■ **Task statement**
In the entries below, find the line with "image demonstrates lung" and the line with "histopathology image displays"; give again those lines and every line between them, exactly.

[Opening Input data section]

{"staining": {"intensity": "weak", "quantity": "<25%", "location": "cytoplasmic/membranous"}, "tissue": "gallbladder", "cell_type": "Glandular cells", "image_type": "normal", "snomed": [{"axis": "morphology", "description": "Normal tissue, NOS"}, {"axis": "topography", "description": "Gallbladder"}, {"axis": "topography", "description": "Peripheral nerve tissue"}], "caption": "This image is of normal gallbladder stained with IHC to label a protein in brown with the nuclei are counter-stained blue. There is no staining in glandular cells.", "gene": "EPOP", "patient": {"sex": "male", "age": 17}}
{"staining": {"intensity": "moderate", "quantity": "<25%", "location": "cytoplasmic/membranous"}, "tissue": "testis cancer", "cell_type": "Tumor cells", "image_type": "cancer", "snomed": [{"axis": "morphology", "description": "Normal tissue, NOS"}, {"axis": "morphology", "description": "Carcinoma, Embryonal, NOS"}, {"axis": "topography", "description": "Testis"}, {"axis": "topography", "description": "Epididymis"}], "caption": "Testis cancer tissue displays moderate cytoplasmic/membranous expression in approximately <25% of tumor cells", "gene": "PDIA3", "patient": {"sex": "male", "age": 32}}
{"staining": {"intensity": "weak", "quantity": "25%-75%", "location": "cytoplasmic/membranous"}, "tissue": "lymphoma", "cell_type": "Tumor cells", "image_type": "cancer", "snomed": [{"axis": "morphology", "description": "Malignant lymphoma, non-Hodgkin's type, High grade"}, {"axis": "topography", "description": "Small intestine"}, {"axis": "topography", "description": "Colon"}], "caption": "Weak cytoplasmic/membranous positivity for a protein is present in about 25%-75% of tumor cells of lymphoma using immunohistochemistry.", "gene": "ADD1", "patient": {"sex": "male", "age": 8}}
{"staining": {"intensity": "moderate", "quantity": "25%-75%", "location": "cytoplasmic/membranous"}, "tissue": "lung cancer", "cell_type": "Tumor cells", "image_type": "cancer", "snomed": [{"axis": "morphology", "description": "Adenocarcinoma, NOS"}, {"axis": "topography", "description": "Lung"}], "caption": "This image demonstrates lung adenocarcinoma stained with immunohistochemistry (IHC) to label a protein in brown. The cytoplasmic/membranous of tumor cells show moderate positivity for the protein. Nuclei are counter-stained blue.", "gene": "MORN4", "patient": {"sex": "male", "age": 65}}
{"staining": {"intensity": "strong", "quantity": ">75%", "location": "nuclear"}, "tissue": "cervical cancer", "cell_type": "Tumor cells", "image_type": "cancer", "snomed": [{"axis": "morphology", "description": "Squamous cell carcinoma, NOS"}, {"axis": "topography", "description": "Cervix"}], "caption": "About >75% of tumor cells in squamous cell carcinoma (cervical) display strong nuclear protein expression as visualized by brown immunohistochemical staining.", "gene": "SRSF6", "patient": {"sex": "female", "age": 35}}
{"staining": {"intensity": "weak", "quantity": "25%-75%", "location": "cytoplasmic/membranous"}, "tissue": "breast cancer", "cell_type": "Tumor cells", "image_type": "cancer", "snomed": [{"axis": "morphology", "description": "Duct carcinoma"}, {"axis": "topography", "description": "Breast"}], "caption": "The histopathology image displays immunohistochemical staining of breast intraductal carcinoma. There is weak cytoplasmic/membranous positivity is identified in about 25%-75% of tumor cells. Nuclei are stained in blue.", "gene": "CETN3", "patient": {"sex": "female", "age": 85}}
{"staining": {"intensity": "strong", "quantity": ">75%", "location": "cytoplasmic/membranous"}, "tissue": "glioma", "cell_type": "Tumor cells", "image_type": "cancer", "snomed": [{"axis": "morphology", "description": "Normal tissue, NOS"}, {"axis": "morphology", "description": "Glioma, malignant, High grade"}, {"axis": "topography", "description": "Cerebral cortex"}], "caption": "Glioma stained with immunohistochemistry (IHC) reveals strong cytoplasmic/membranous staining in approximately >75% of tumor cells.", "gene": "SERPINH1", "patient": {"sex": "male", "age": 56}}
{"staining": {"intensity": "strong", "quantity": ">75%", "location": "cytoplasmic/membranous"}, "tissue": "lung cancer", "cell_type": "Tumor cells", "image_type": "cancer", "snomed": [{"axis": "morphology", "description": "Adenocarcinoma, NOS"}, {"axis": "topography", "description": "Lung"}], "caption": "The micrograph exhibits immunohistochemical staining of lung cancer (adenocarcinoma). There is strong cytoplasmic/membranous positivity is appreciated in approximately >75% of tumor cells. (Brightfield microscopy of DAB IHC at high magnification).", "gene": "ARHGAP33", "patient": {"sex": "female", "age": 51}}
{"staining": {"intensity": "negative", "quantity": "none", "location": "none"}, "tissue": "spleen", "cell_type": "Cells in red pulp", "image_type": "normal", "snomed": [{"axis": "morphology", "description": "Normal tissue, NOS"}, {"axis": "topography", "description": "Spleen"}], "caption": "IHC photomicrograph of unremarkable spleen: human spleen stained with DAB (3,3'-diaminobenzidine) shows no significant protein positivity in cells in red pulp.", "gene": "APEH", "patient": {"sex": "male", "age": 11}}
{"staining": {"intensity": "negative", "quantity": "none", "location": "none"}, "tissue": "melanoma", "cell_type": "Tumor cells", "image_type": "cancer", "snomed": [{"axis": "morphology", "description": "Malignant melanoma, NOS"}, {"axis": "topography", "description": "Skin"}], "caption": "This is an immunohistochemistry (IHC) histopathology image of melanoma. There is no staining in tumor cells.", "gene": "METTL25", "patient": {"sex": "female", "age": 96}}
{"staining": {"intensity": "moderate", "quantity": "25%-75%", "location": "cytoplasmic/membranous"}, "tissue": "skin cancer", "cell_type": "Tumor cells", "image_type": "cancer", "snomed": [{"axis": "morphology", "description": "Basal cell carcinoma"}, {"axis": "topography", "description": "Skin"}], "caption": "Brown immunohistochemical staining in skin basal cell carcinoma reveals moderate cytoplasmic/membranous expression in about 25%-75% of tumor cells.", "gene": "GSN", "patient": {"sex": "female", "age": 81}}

[Closing Input data section]

■ **Exercise answer**
{"staining": {"intensity": "moderate", "quantity": "25%-75%", "location": "cytoplasmic/membranous"}, "tissue": "lung cancer", "cell_type": "Tumor cells", "image_type": "cancer", "snomed": [{"axis": "morphology", "description": "Adenocarcinoma, NOS"}, {"axis": "topography", "description": "Lung"}], "caption": "This image demonstrates lung adenocarcinoma stained with immunohistochemistry (IHC) to label a protein in brown. The cytoplasmic/membranous of tumor cells show moderate positivity for the protein. Nuclei are counter-stained blue.", "gene": "MORN4", "patient": {"sex": "male", "age": 65}}
{"staining": {"intensity": "strong", "quantity": ">75%", "location": "nuclear"}, "tissue": "cervical cancer", "cell_type": "Tumor cells", "image_type": "cancer", "snomed": [{"axis": "morphology", "description": "Squamous cell carcinoma, NOS"}, {"axis": "topography", "description": "Cervix"}], "caption": "About >75% of tumor cells in squamous cell carcinoma (cervical) display strong nuclear protein expression as visualized by brown immunohistochemical staining.", "gene": "SRSF6", "patient": {"sex": "female", "age": 35}}
{"staining": {"intensity": "weak", "quantity": "25%-75%", "location": "cytoplasmic/membranous"}, "tissue": "breast cancer", "cell_type": "Tumor cells", "image_type": "cancer", "snomed": [{"axis": "morphology", "description": "Duct carcinoma"}, {"axis": "topography", "description": "Breast"}], "caption": "The histopathology image displays immunohistochemical staining of breast intraductal carcinoma. There is weak cytoplasmic/membranous positivity is identified in about 25%-75% of tumor cells. Nuclei are stained in blue.", "gene": "CETN3", "patient": {"sex": "female", "age": 85}}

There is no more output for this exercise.